What I Learned on My Summer Vacation

Ah, yes, one of the great joys of summer is the time-honored tradition of the family vacation. It’s tolerable-to-good when it’s your immediate family, but adding the extended family creates an entirely new element.

Imagine our hesitation when we found out that this year’s family vacation would include a family that is only our family in a technical sense.

My father-in-law, Bob, remarried two years ago to a lovely lady named Marie. This was difficult, although not unexpected, after we recently lost Tracy’s mom to cancer at a young age. We were not opposed to this in the least , but the change felt very raw to us.

This had absolutely nothing to do with Marie and her family, and everything to do with the struggle of adapting to the loss of someone that was a part of just about everything in our lives, even from a distance. “Honey” (as our children call her) still remains vital and fresh in our memory.

This year, Bob and Marie decided that it would be great for all of Bob’s side to get together with all of Marie’s side for a beach vacation.

Gulp.

“Skeptical” would be an understatement for my initial thoughts on this event. Who are these people? Other than the fact that our parents got married late in life, did we have anything in common? Would there be official referees to monitor all activity and interaction as 26 people live together in one big house, for an entire week?

Okay, we’re all adults here, right? Can we act like it for an entire week? Better yet, could I act like one for that long?

Marie has four children, with spouses and grandchildren to boot, which put us in the minority. All of us tend to be nervous when we’re outnumbered, even by people who are nice.

This had all the makings of a fiasco…except, it wasn’t. In fact, it was quite the opposite. It turned out to be one of the most enjoyable vacations we’ve had in a while. No, it wasn’t restful with 26 people in one house, but it was enjoyable.

We started to reflect on why the week was such an overwhelming success. The primary answer was pretty simple: Marie’s family showed up determined to make it a success. Oh, I doubt that they talked about it in those terms, but they reflected it in their attitude.

In fact, they taught us a few lessons, several of which would benefit most Christians and churches. They didn’t talk much about politics. They didn’t talk about religion. They didn’t discuss Hobby Lobby or Super PACs or President Obama or the Koch brothers. It became pretty clear that they understood something we could all stand to learn: Our time together is too valuable to spend it arguing about things that we cannot change!

But it was beyond that. They just approached everything with an attitude of helpfulness and cooperation that might be considered extraordinary. As a matter of fact, they might have been a little too helpful at times. We felt like we didn’t do quite enough to help with meals, clean-up, hauling stuff to the beach, etc.

We also noticed that they spent more time listening than talking! (What a novel concept!). They asked us about our jobs, lives, hobbies and habits. And they actually listened to our answers, instead of thinking about what they would say next. We might be stunned at how people changed their perspective on Christ, if Christians would take that same approach.

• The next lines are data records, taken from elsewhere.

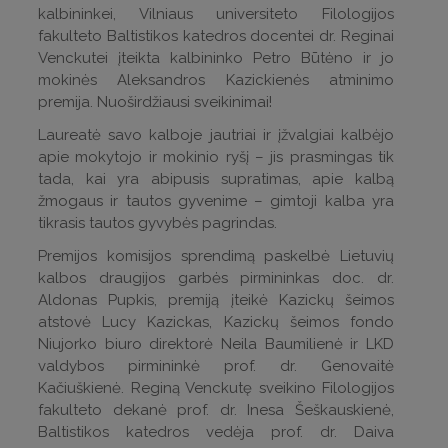
kalbininkei, Vilniaus universiteto Filologijos
fakulteto Baltistikos katedros docentei dr. Reginai
Venckutei įteikta kalbininko Petro Būtėno ir jo
mokinės Aleksandros Kazickienės atminimo
premija. Nuoširdžiausi sveikinimai!
Laureatė savo kalboje jautriai ir įžvalgiai kalbėjo
apie mokytojo ir mokinio ryšį – jis prasmingas tik
tada, kai yra abipusis supratimas, apie kalbą
žmogaus ir tautos gyvenime – gimtoji kalba yra
tikrasis tautos gyvybės pagrindas.
Premijos komisijos sprendimą paskelbė Lietuvių
kalbos draugijos garbės pirmininkas doc. dr.
Aldonas Pupkis, premiją įteikė Kazickų šeimos
atstovė Lucy Kazickas, Kazickų šeimos fondo
Niujorko biuro direktorė Neila Baumilienė ir LKD
valdybos pirmininkė prof. dr. Genovaitė
Kačiuškienė. Reginą Venckutę sveikino Filologijos
fakulteto dekanė prof. dr. Inesa Šeškauskienė,
Baltistikos katedros vedėja prof. dr. Daiva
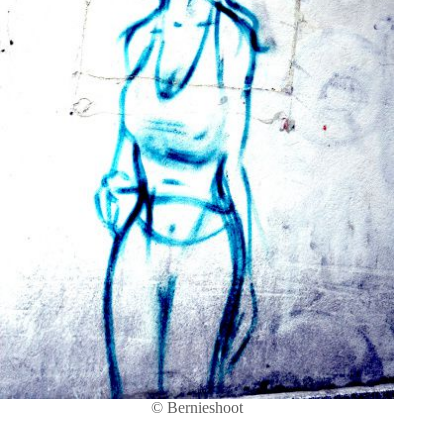
© Bernieshoot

Granted, we went into this looking to make the best of it. But the approach of our new relatives certainly made it much easier to have a positive attitude. Isn’t it amazing how situations can change, simply based on our attitude going into them?

There is significant talk around our church—and many churches—about the fear of the unknown future. We are afraid of being outnumbered. We look at new situations with dread and apprehension. We are terrified of losing our habits and traditions if we submit to the changes that God is calling us to make.

But how good would these changes be if we went into them with the right attitude? We might quickly realize that we have no reason to fear. We might find that we have friends and family in unexpected places, if only we would make a conscious decision to welcome others into our hearts and lives.

Jesus warns us, all over the Gospels, to go into our relationships with an attitude of true hospitality. He tells us that how we welcome one another is a statement about our true character (Luke 7:36-50), and He rebukes those who refuse hospitality to others (Mark 10:13-16).

Resistance to change almost always involves a fear of loss. We dread the idea of trying something new because we fear that we will lose the control that we have when things stay the same.

But we didn’t lose any more of our “Honey” on this trip. Our memories with her—and sadly, that is what we have left—are as solid and secure as ever. Those memories were honored by welcoming new people into our lives.

And it is critical to keep in mind that we dishonor the Christ that we claim when we refuse to embrace people for any reason, particularly others that bear His name as well.

It’s all about attitude. If we go into new adventures and relationships with a mindset to make it work, we give the Holy Spirit a chance to introduce us to some new and wonderful things. If we close our hearts and minds before we even get started, then we shut off the work of the Spirit before it even begins.

So thank you to Marie’s family, for your willingness to embrace the new and the heart to make sure it went well. Thank you for valuing relationships and other people above yourselves.

But most of all, thanks for giving me some great sermon material for the rest of the summer.